Teğmenleri kim ihraç etti?
“Orduya siyaset karıştırmamak gerekir” sözü kadar ideolojik çok az söz vardır; çünkü dünyanın her yerinde asker siyasetin içerisindedir ve ordular da politik kurumlardır. Türkiye’de de ordu en başından itibaren politik bir karakter taşımış, siyasete farklı dönemlerde farklı mekanizmalarla müdahalelerde bulunmuştur.

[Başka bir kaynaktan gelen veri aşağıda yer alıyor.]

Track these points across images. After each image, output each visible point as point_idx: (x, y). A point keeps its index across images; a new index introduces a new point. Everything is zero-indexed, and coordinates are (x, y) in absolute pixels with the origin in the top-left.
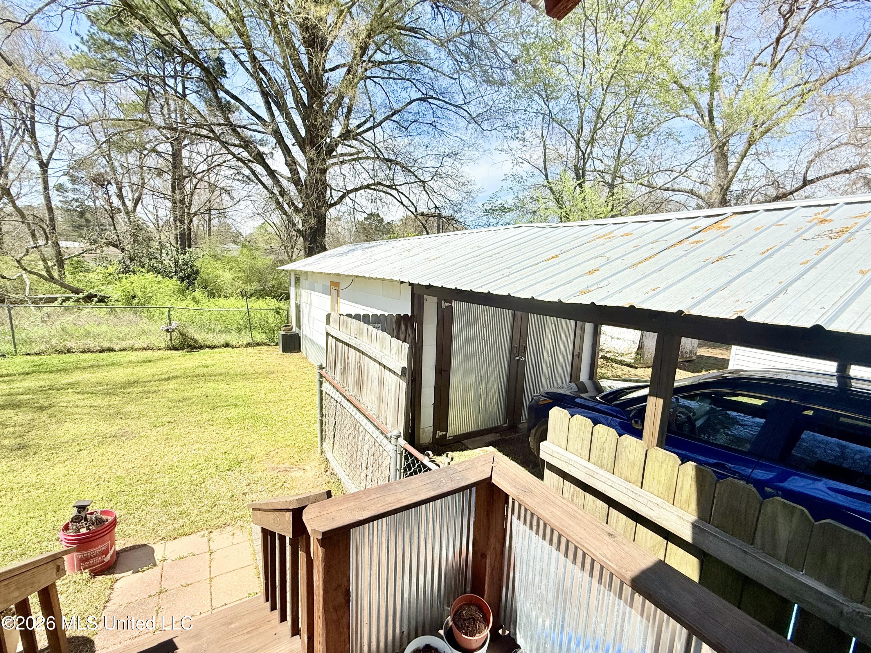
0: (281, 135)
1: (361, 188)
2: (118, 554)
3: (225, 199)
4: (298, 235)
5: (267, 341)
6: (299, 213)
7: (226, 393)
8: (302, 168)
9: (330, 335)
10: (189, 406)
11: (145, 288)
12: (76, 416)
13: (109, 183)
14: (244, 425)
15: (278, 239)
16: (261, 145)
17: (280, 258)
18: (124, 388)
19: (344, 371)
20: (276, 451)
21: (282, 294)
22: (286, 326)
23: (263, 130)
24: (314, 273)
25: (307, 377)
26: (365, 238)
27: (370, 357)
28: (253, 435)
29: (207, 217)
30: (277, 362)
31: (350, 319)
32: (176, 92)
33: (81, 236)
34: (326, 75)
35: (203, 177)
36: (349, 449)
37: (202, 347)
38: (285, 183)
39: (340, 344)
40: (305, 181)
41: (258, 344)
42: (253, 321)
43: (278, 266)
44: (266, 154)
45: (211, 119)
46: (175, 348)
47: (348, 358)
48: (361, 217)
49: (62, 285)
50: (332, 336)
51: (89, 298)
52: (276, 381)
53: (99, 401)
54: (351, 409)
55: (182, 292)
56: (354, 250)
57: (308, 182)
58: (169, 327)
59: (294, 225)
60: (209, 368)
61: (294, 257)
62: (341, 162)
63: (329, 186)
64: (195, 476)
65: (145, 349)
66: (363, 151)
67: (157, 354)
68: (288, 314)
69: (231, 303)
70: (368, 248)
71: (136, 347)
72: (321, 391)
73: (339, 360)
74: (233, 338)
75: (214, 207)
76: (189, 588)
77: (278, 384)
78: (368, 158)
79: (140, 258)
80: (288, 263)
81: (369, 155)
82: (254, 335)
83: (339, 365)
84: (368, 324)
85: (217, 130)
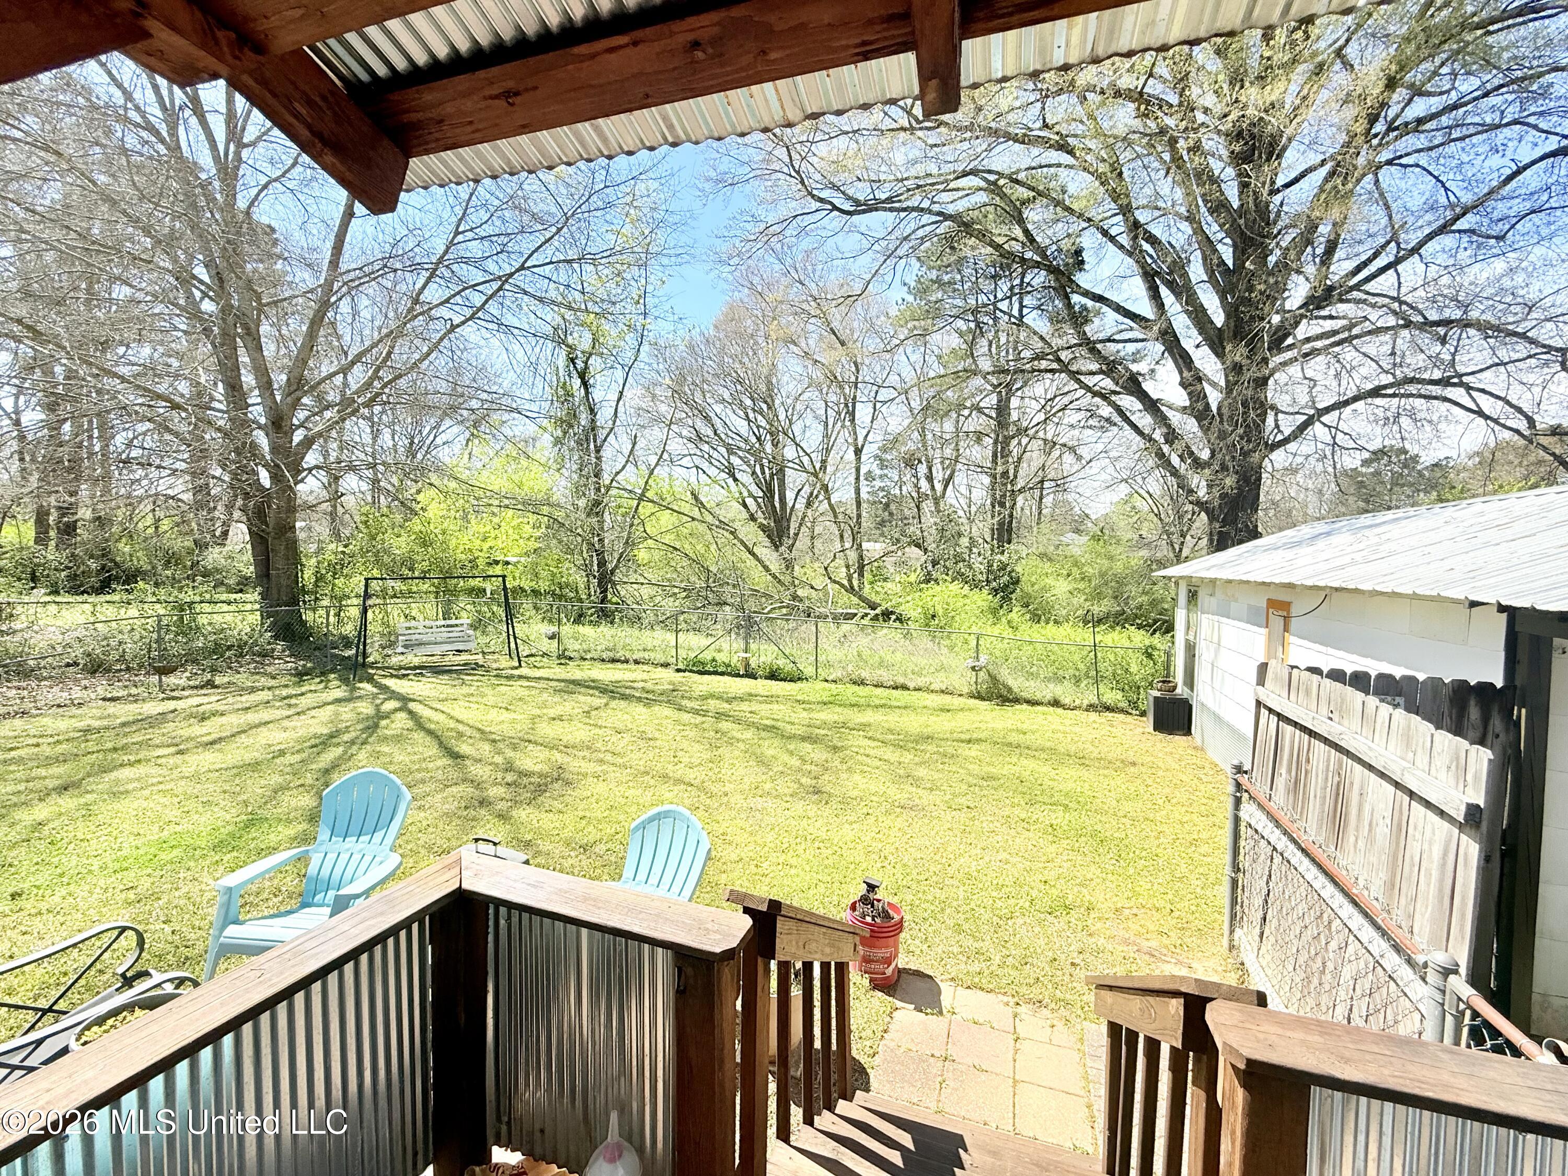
0: (1175, 336)
1: (1356, 399)
2: (900, 972)
3: (1069, 461)
4: (1197, 509)
5: (1124, 705)
6: (1203, 468)
7: (1050, 783)
8: (1214, 385)
9: (1266, 707)
10: (995, 789)
11: (948, 604)
12: (866, 769)
13: (920, 462)
14: (1077, 845)
15: (1155, 519)
16: (1134, 361)
17: (1159, 555)
18: (917, 742)
19: (1296, 787)
20: (1135, 911)
21: (1155, 621)
22: (1164, 682)
23: (1141, 336)
24: (1230, 582)
25: (1202, 787)
26: (1361, 504)
27: (1370, 768)
28: (1093, 868)
29: (1037, 493)
30: (1142, 746)
31: (1316, 678)
32: (1011, 316)
33: (882, 535)
34: (1277, 199)
35: (1037, 432)
36: (1301, 960)
37: (1017, 701)
38: (1175, 418)
39: (1289, 729)
40: (1219, 409)
41: (1108, 709)
42: (1101, 666)
43: (1152, 571)
44: (1143, 375)
45: (1057, 342)
46: (980, 697)
47: (1308, 761)
48: (1351, 461)
49: (861, 598)
50: (1270, 710)
51: (887, 615)
52: (1139, 781)
53: (889, 754)
54: (1312, 873)
55: (994, 612)
56: (1328, 534)
57: (1225, 411)
58: (977, 664)
59: (1191, 491)
60: (1027, 736)
61: (1185, 552)
62: (1306, 355)
63: (1273, 407)
64: (999, 904)
65: (943, 692)
66: (1366, 318)
67: (957, 702)
68: (1169, 661)
69: (1065, 633)
70: (1371, 526)
71: (932, 687)
72: (1237, 820)
73: (1285, 762)
74: (1066, 693)
75: (1049, 477)
76: (983, 1076)
77: (1142, 789)
78: (1378, 331)
79: (945, 561)
80: (1172, 565)
81: (1379, 324)
82: (1101, 690)
83: (1283, 771)
84: (1367, 693)
85: (1065, 355)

Yine de bu, ordunun liberallerin iddia ettiği üzere tarih üstü bir ideolojiye sahip olduğu, bir öz bilinç taşıdığı, sınıflar üstü bir karakterin bulunduğu ve bir sınıf gibi hareket ettiği anlamına gelmez; yani ordu, sınıflardan, özellikle de sermaye sınıfından ve sınıfsal güç ilişkilerinden azade, kendi başına hareket eden bir yapı değildir, onun davranışlarını verili politik atmosfer belirler.
İmparatorlukların ulus-devletlere dönüşüm çağında, bir bağımsızlık savaşı neticesinde ve askerlerin öncülüğünde kurulan Türkiye’de ordu, kurucu kadroların ilk yıllarda dış politikada görece özerk ve emperyalizm karşısında temkinli bir tutum sergilemelerine paralel bir şekilde hareket etti. Ancak 1946’dan itibaren işler değişmeye başladı. Bu tarihte Türkiye yönetici sınıfı yeni başlayan Soğuk Savaş’a büyük bir hevesle dâhil oldu ve komünizmle mücadele/antikomünizm üzerinden hızla ABD’ye yanaştı.

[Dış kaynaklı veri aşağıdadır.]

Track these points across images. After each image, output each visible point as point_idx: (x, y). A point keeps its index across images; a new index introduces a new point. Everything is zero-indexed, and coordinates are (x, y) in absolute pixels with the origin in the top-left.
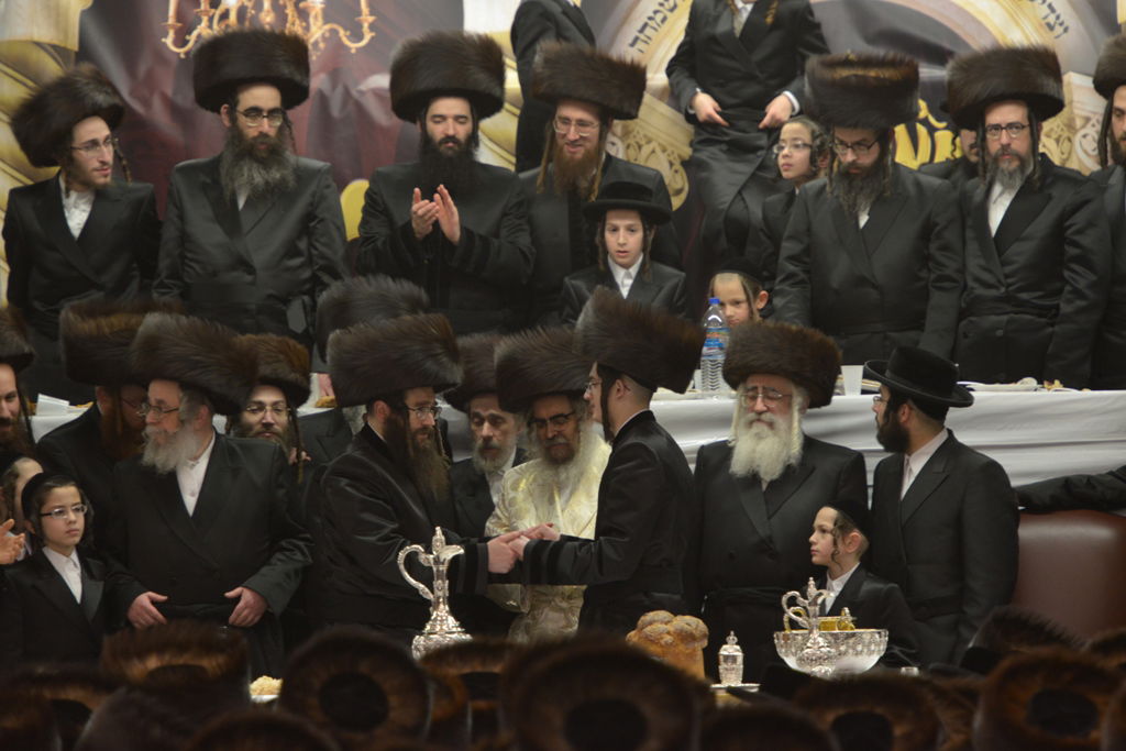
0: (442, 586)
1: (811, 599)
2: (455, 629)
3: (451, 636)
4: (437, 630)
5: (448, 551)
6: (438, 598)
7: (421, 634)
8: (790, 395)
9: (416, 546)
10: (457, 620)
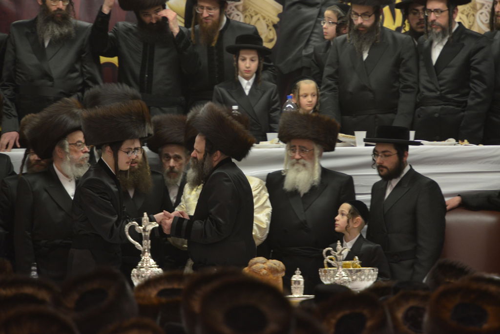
0: (147, 243)
1: (339, 252)
2: (153, 266)
3: (152, 269)
4: (144, 266)
5: (150, 225)
6: (145, 249)
7: (136, 268)
8: (313, 150)
9: (134, 222)
10: (155, 261)
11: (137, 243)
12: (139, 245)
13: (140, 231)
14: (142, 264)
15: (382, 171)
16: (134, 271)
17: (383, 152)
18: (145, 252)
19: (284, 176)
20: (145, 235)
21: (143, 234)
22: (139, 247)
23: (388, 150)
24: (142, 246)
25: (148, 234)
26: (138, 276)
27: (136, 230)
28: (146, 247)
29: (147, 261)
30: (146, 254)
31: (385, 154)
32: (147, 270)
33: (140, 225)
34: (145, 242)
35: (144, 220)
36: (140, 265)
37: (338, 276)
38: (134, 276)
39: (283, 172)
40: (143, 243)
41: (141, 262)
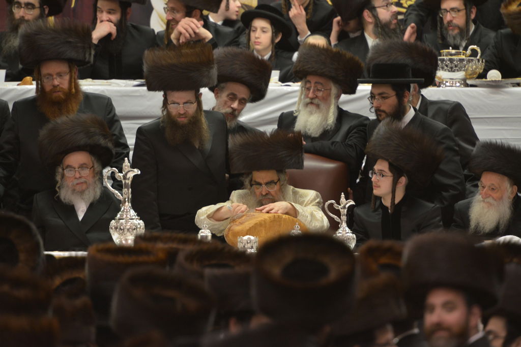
0: (127, 192)
1: (342, 205)
2: (134, 217)
3: (131, 221)
4: (124, 217)
5: (131, 172)
6: (125, 199)
7: (114, 219)
8: (330, 89)
9: (114, 169)
10: (135, 212)
11: (117, 192)
13: (121, 178)
14: (122, 215)
15: (380, 115)
16: (113, 223)
17: (380, 94)
18: (125, 202)
19: (296, 117)
20: (125, 183)
22: (119, 196)
23: (386, 92)
25: (129, 182)
26: (116, 228)
27: (116, 177)
28: (126, 196)
29: (127, 212)
30: (127, 204)
31: (383, 96)
32: (127, 222)
33: (121, 171)
34: (125, 190)
35: (126, 166)
36: (118, 216)
37: (341, 232)
38: (112, 228)
39: (295, 112)
40: (123, 192)
41: (120, 213)
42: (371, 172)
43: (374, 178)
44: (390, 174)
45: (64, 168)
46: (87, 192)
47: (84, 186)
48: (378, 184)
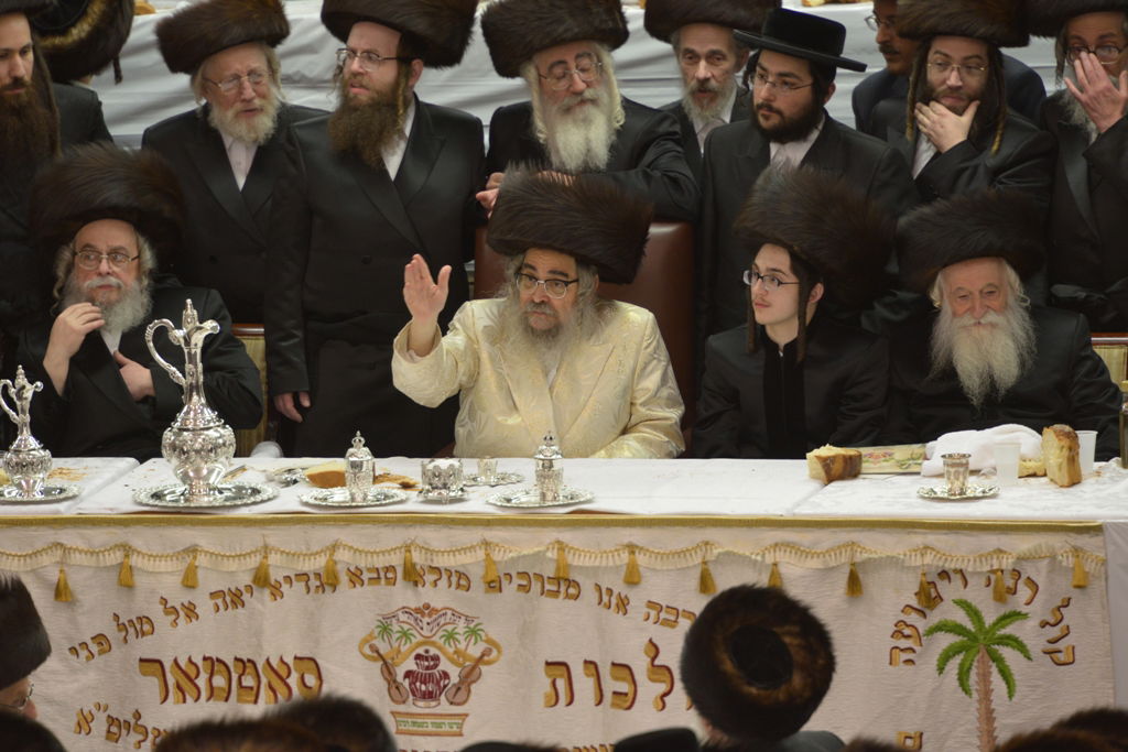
9: (165, 320)
10: (214, 411)
11: (174, 369)
12: (180, 375)
21: (186, 351)
22: (178, 377)
24: (185, 377)
32: (195, 436)
42: (746, 272)
43: (756, 287)
44: (792, 278)
45: (77, 250)
46: (118, 309)
47: (114, 296)
48: (768, 299)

Bu yanaşmanın çeşitli sonuçları olması kaçınılmazdı: IMF ve Dünya Bankası üyelikleriyle devletçilik temelli kalkınma ve sanayileşme politikaları terk edildi, bağımlı bir ekonominin temelleri o dönemde atıldı. Laiklik ve aydınlanma yavaş yavaş terk edilirken dinselleşmenin önü açıldı, özellikle eğitim alanında erken Cumhuriyet’in radikal politikalarından vazgeçildi. Dış politikadaki göreli özerk tutum bir kenara atılır ve emperyalizmle hızlı bir entegrasyona gidilirken, SSCB düşmanlığı dış politikanın merkezine yerleştirildi.
Türkiye yönetici sınıfının bu aks değiştirme sürecine elbette ki ordu da eşlik etti. Türkiye’nin 1952’de NATO’ya üyeliğinin kabulüyle birlikte ABD de Türkiye’ye ve orduya girdi. Ordunun yapısı NATO konsepti doğrultusunda yeniden biçimlendirilirken dünya görüşünü belirleyen şey de Amerikancılık oldu. Türkiye’deki ABD ve NATO üsleri Türkiye’yi ve orduyu emperyalizmin bölgedeki ileri karakolu haline getirdi. Türkiye, özellikle Menderes iktidarı döneminde Ortadoğu’daki ilerici rejimlere ABD çıkarları doğrultusunda yapılan her müdahalenin içerisinde yer aldı.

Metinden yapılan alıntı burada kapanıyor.